* SELECTED EXCERPT:
•••••

The question arises whether what is admittedly an incremental addition to gameplay features satisfies the novelty and--especially in view of prior “physical condition” game responses--the nonobvious requirement for patent protection. This issue is beyond the scope of this paper and no inference should be drawn from this discussion. Moreover, any such assessment must consider all of the disclosures in the patent to determine if what might seem an obvious outcome may be achieved by entirely new or at least nonobvious methods.

The drawings of the ‘954 patent help in this evaluation. Reproduced below is drawing Figure 1, described in the specification as “a flow chart showing a method of the present invention.” Arguably, Figure 1 is nothing more than the depiction that the “mental state” of a game character is constantly monitored and determined based upon a particular gameplay event. As such, Figure 1, at least, appears to disclose little more than what occurs in previous games which made the same continuous calibration of game character’s physical state based on ongoing gameplay occurrences.

[pic]

Other drawings and the description in the specification fill in the means to effectuate the steps. Based upon the player’s reaction through the game character to various predetermined occurrences within the game, such as the game character “encountering a game creature or a gruesome situation” (shown in Figure 1), or failure to rest after such an encounter, or, conversely, “if the game character encounters a mind aid during game play” (a power-up?), the game program will decrease or increase the game character’s sanity level accordingly. The specification explains: “Preferably, levels of insanity will be sliding scale. The more severe the insanity (i.e., the lower the character’s sanity level), the more the player’s control animation and targeting system will be affected.” The specifications state that one feature of the sanity level adjustment is that the game character may be made to experience hallucinations or “audio effects” programmed to the game player’s particular mental state at any point in the game.

•••••

* RECORD LIST:
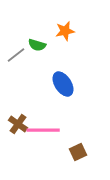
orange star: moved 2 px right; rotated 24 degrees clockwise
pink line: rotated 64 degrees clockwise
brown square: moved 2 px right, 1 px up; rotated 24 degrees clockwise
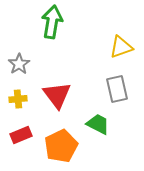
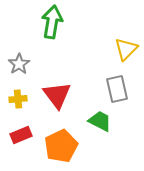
yellow triangle: moved 5 px right, 2 px down; rotated 25 degrees counterclockwise
green trapezoid: moved 2 px right, 3 px up
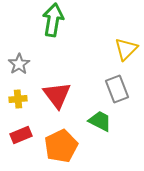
green arrow: moved 1 px right, 2 px up
gray rectangle: rotated 8 degrees counterclockwise
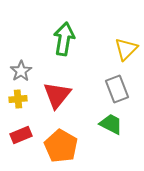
green arrow: moved 11 px right, 19 px down
gray star: moved 2 px right, 7 px down
red triangle: rotated 16 degrees clockwise
green trapezoid: moved 11 px right, 3 px down
orange pentagon: rotated 16 degrees counterclockwise
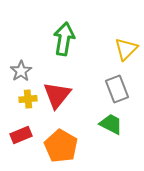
yellow cross: moved 10 px right
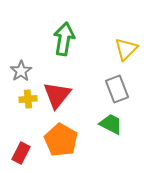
red rectangle: moved 18 px down; rotated 40 degrees counterclockwise
orange pentagon: moved 6 px up
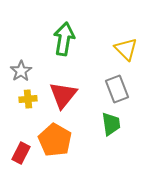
yellow triangle: rotated 30 degrees counterclockwise
red triangle: moved 6 px right
green trapezoid: rotated 55 degrees clockwise
orange pentagon: moved 6 px left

•••••

* TO DO:
Write the next part of the passage on the ‘954 patent and its sanity-level gameplay feature, starting after its final sentence.

* THE RESPONSE:
To be sure, the ‘954 patent specifications and claims cover more than just the cause-and-effect of game occurrences on game character mental condition and consequent player control. The ‘954 patent contains 21 claims, which are the means by which the inventor delineates the metes and bounds of what the invention covers. Claims are either independent, meaning they are self-contained and free-standing, or dependent, meaning they are a qualification or subset of a preceding broader independent claim. The first independent claim of the ‘954 patent reads as follows:

1. A method of operating a video game including a game character controlled by a player, the method comprising:

(a) setting a sanity level of the game character;

(b) modifying the sanity level of the game[] character during game play according to occurrences in the game, wherein a modifying amount of [sanity] is determined based on a character reaction and an amount of character preparation; and

(c) controlling game play according to the sanity level of the game character, game play being controlled at least by varying game effects according to the game character sanity level.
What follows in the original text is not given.